We did this little road trip in about 5 hours on a crisp, wintry February Sunday and it was such a lovely day out. On the route to Falls of Falloch there are lots of available lochside stops, so you can choose which ones you stop at and how long you spend there. We stopped when we fanced it, we got in & out, picnicked & played, splashed in the loch, and went to see the Falls of Falloch, a waterfall at the top end of Loch Lomond.

Since we live in Glasgow we left from there and headed out to explore. To be completely honest, this whole trip was so I could scope out some more possible paddleboarding locations on Loch Lomond for when the weather gets a bit better which will be compiled in a separate article very soon. In order, we stopped at the following spots:

Duck Bay Beach

This was a quick roadside stop next to Duck Bay Marina. Lots of wild swimmers tend to head here for a wee dook in the water. Excluding Balloch, this is the closest point to Glasgow where you can have a wee splash in Loch Lomond.
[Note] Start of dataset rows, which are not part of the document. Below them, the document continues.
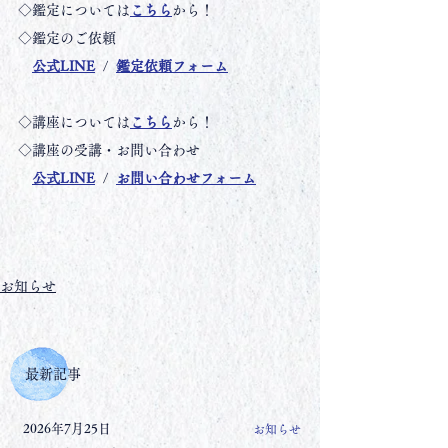
◇鑑定については
こちら
から！
◇鑑定のご依頼
公式LINE
  /  
鑑定依頼フォーム
◇講座については
こちら
から！
◇講座の受講・お問い合わせ
公式LINE
  /  
お問い合わせ
フォーム
お知らせ
最新記事
2026年7月25日
お知らせ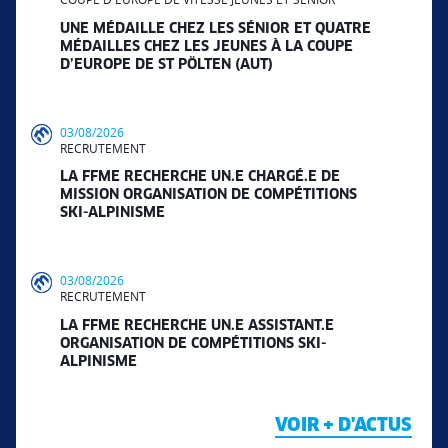
UNE MÉDAILLE CHEZ LES SÉNIOR ET QUATRE
MÉDAILLES CHEZ LES JEUNES À LA COUPE
D’EUROPE DE ST PÖLTEN (AUT)
03/08/2026
RECRUTEMENT
LA FFME RECHERCHE UN.E CHARGÉ.E DE
MISSION ORGANISATION DE COMPÉTITIONS
SKI-ALPINISME
03/08/2026
RECRUTEMENT
LA FFME RECHERCHE UN.E ASSISTANT.E
ORGANISATION DE COMPÉTITIONS SKI-
ALPINISME
VOIR + D'ACTUS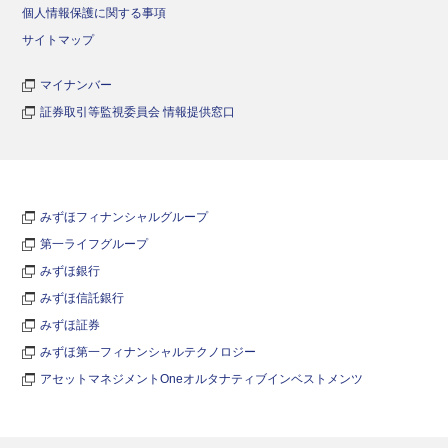
個人情報保護に関する事項
サイトマップ
マイナンバー
証券取引等監視委員会 情報提供窓口
みずほフィナンシャルグループ
第一ライフグループ
みずほ銀行
みずほ信託銀行
みずほ証券
みずほ第一フィナンシャルテクノロジー
アセットマネジメントOneオルタナティブインベストメンツ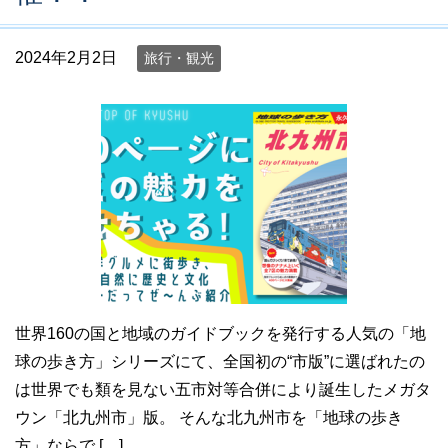
2024年2月2日
旅行・観光
世界160の国と地域のガイドブックを発行する人気の「地
球の歩き方」シリーズにて、全国初の“市版”に選ばれたの
は世界でも類を見ない五市対等合併により誕生したメガタ
ウン「北九州市」版。 そんな北九州市を「地球の歩き
方」ならで […]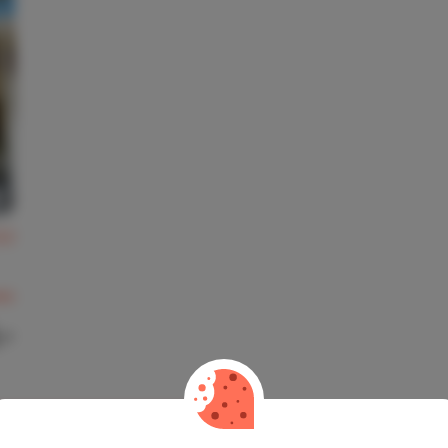
,2
ws
,-
 Blanca, Dehesa de Campoamor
If you fancy it, Duck Bay Marina does lovely food for lunch and dinner, and afternoon tea’s too. Book a table in advance as it does get busy at weekends and on holidays.

Auchentullich Farm Shop

This isn’t technically a stop to see Loch Lomond, but this farm shop is located just before Luss and the ice cream they sell in here is delicious. It’s made out the back in their barn/kitchen and it is some of the nicest we’ve tried.

They also have lots of other locally sourced food and drinks in the farm shop too. We got some carrot cake and some farm animal themed iced gingerbread biscuits when we visited last time.

Luss

Luss is one of the busier spots along the banks of Loch Lomond. There is lots of parking though, plus toilets, a few cafes and takeaways, the village shop and a little beach. The beach is one of the more well used, and on a sunny day it tends to be full of picnic blankets, barbecues and people heading in and out of the water. This is one of our favourite spots to go paddleboarding on Loch Lomond. It’s such a picturesque little place.

Parking is metered in Luss so make sure you have either cash or a card to pay with at the machine. (Apple pay on my phone sometimes works and sometimes doesn’t at these machines.)

Falls of Falloch

The Falls of Falloch on the River Falloch are one of just a couple of waterfalls that lead into Loch Lomond. There is a very small car park here and once you’ve parked there is a short walk to get to the viewpoint for the falls.

This was our farthest point of the trip from Glasgow; after which we turned around to head towards home.

Tarbet Pier

The stop at Tarbet Pier has a car park, some picnic benches, a big grassy area overlooking the loch and access to the water down a short path. You can catch a boat trip here with Cruise Loch Lomond, taking in a tour of Loch Lomond, taking the boat across to Inversnaid or even catch the boat here to Rowardennan where you can head up Ben Lomond.

You get the best views of Ben Lomond from here too. That little snowy peak is just poking her head out from behind the hill directly in front of Tarbet Pier.

Firkin Point

Firkin Point was the last place we stopped on our route home. There is a small car park here, a few picnic benches, and access to the water.